• **Exercise directions**: Copy every line of the listing below word for word, but leave out the pictures.

• **Data excerpts**:
........

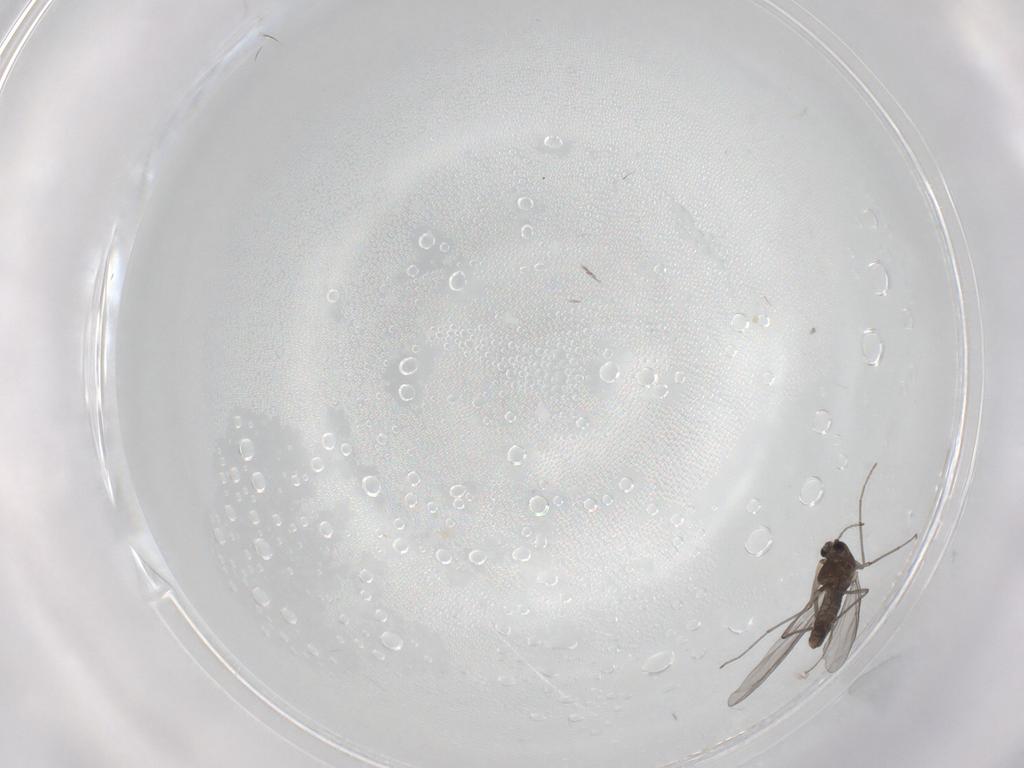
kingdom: Animalia
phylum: Arthropoda
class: Insecta
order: Diptera
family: Chironomidae
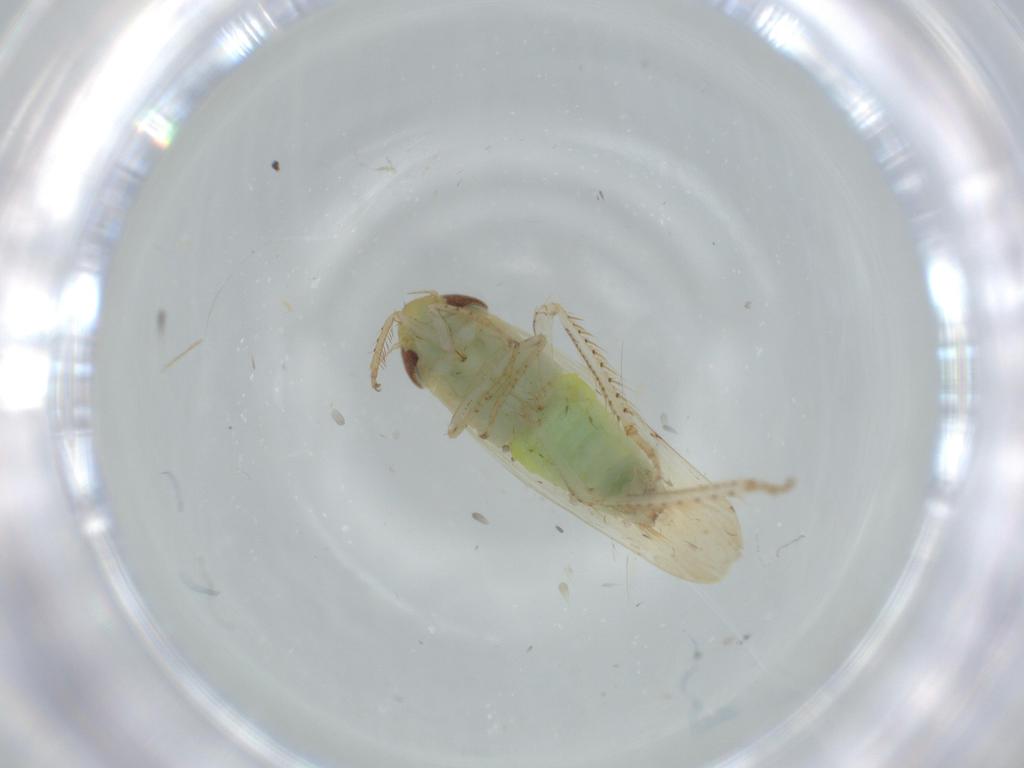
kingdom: Animalia
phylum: Arthropoda
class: Insecta
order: Hemiptera
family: Cicadellidae
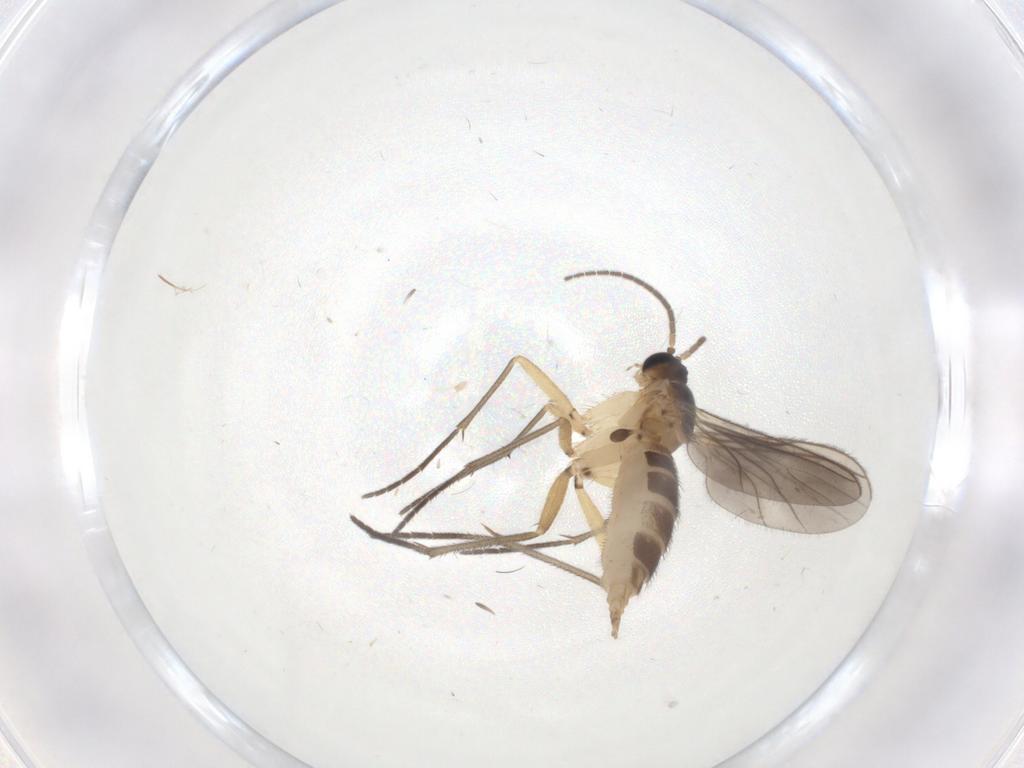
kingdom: Animalia
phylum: Arthropoda
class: Insecta
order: Diptera
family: Sciaridae
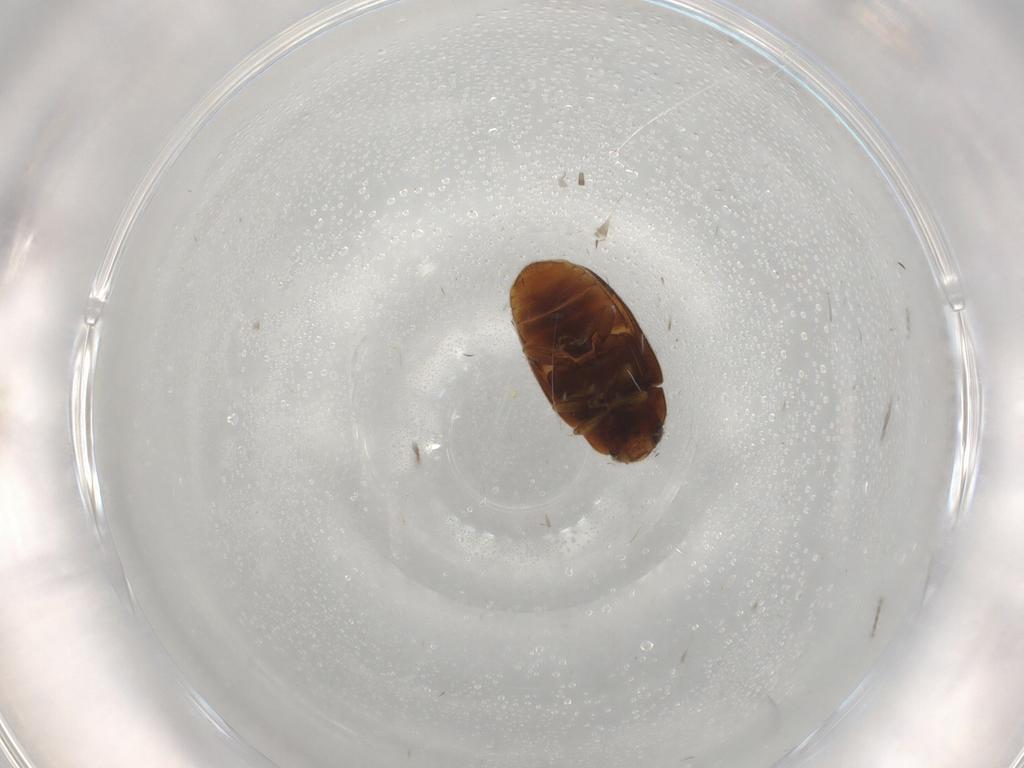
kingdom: Animalia
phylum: Arthropoda
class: Insecta
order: Coleoptera
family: Coccinellidae
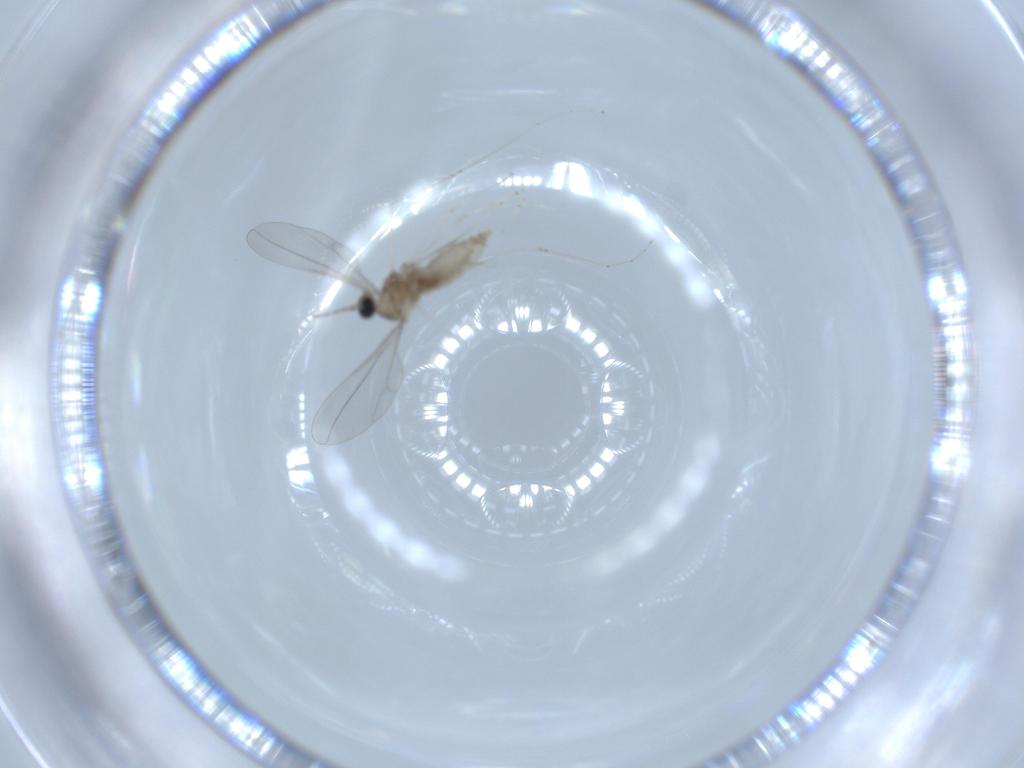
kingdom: Animalia
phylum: Arthropoda
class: Insecta
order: Diptera
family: Cecidomyiidae
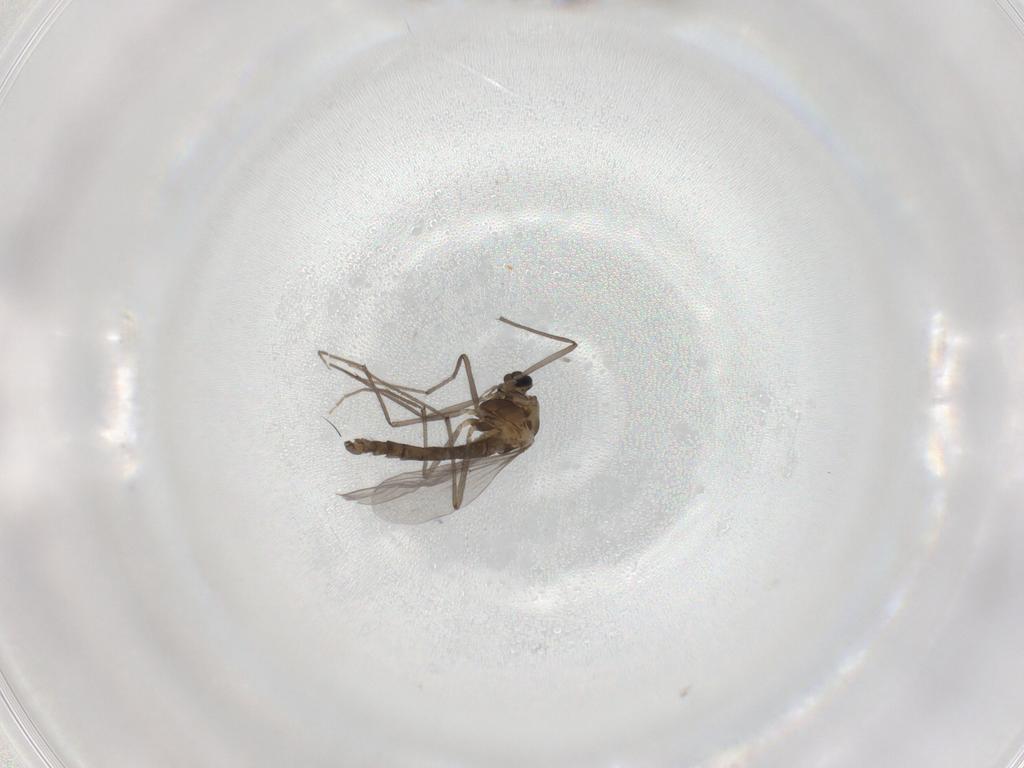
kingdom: Animalia
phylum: Arthropoda
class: Insecta
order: Diptera
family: Chironomidae
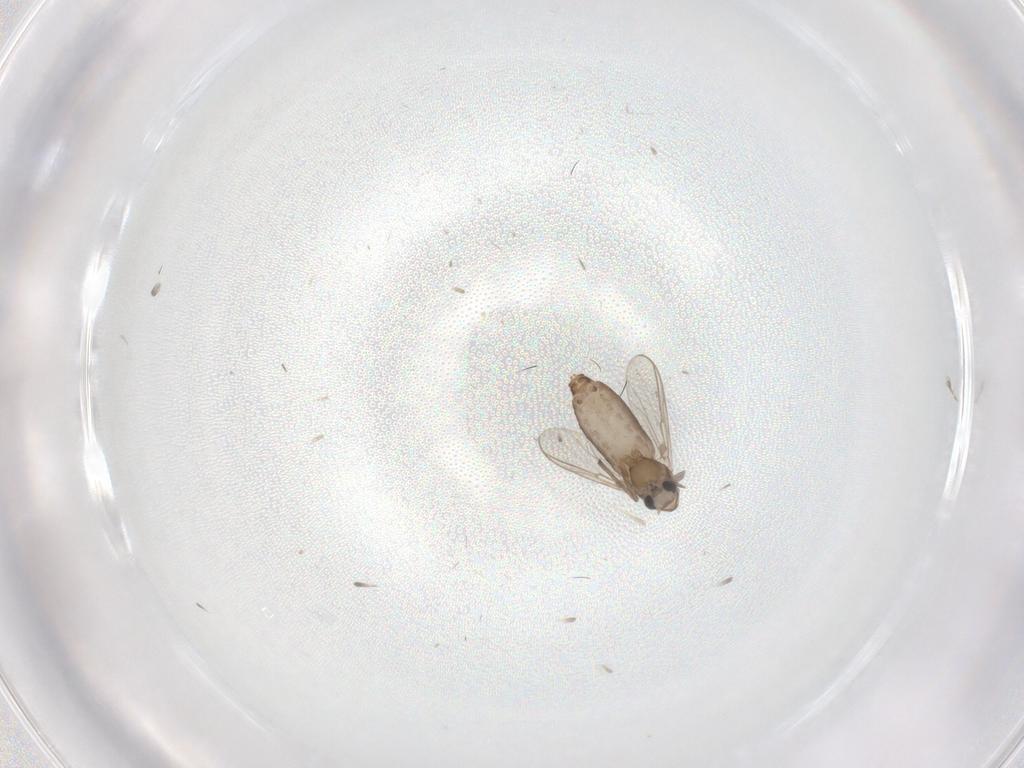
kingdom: Animalia
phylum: Arthropoda
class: Insecta
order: Diptera
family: Chironomidae
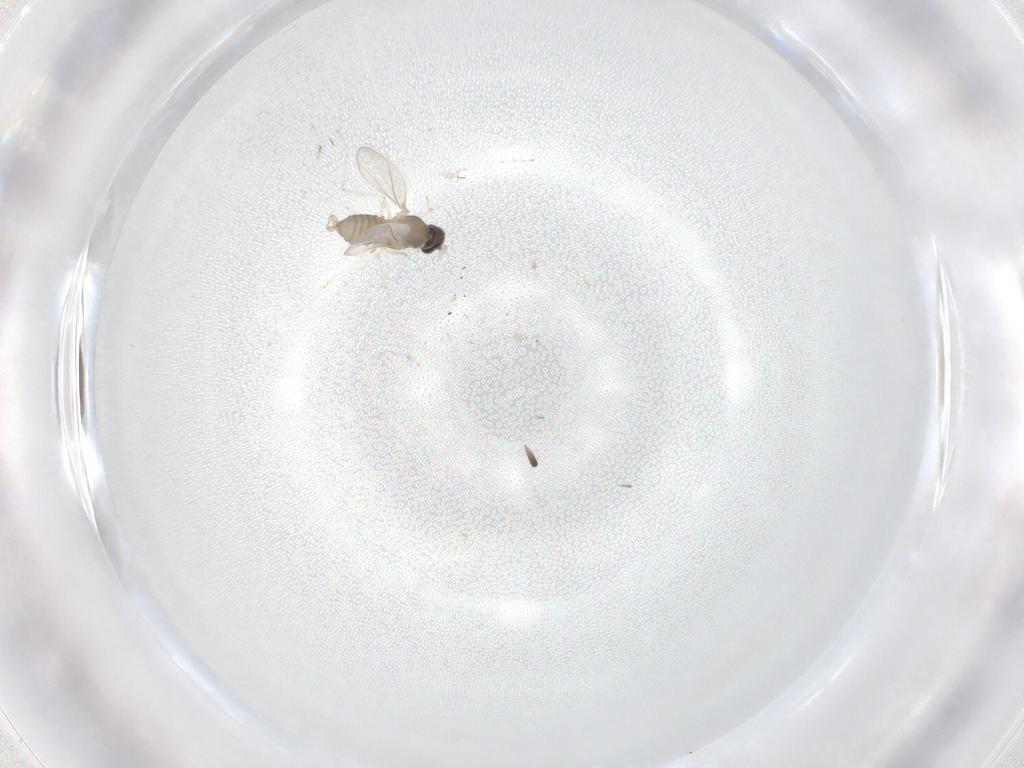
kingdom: Animalia
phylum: Arthropoda
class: Insecta
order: Diptera
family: Cecidomyiidae
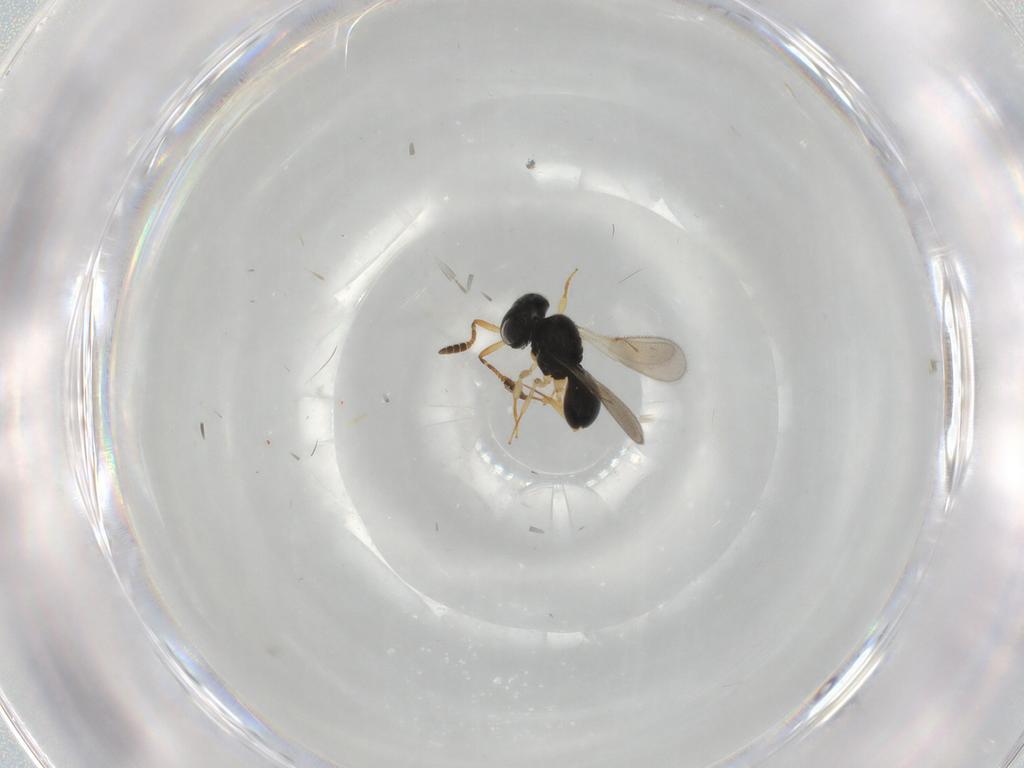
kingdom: Animalia
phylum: Arthropoda
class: Insecta
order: Hymenoptera
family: Scelionidae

........

• **Exercise response**:
kingdom: Animalia
phylum: Arthropoda
class: Insecta
order: Diptera
family: Chironomidae
kingdom: Animalia
phylum: Arthropoda
class: Insecta
order: Hemiptera
family: Cicadellidae
kingdom: Animalia
phylum: Arthropoda
class: Insecta
order: Diptera
family: Sciaridae
kingdom: Animalia
phylum: Arthropoda
class: Insecta
order: Coleoptera
family: Coccinellidae
kingdom: Animalia
phylum: Arthropoda
class: Insecta
order: Diptera
family: Cecidomyiidae
kingdom: Animalia
phylum: Arthropoda
class: Insecta
order: Diptera
family: Chironomidae
kingdom: Animalia
phylum: Arthropoda
class: Insecta
order: Diptera
family: Chironomidae
kingdom: Animalia
phylum: Arthropoda
class: Insecta
order: Diptera
family: Cecidomyiidae
kingdom: Animalia
phylum: Arthropoda
class: Insecta
order: Hymenoptera
family: Scelionidae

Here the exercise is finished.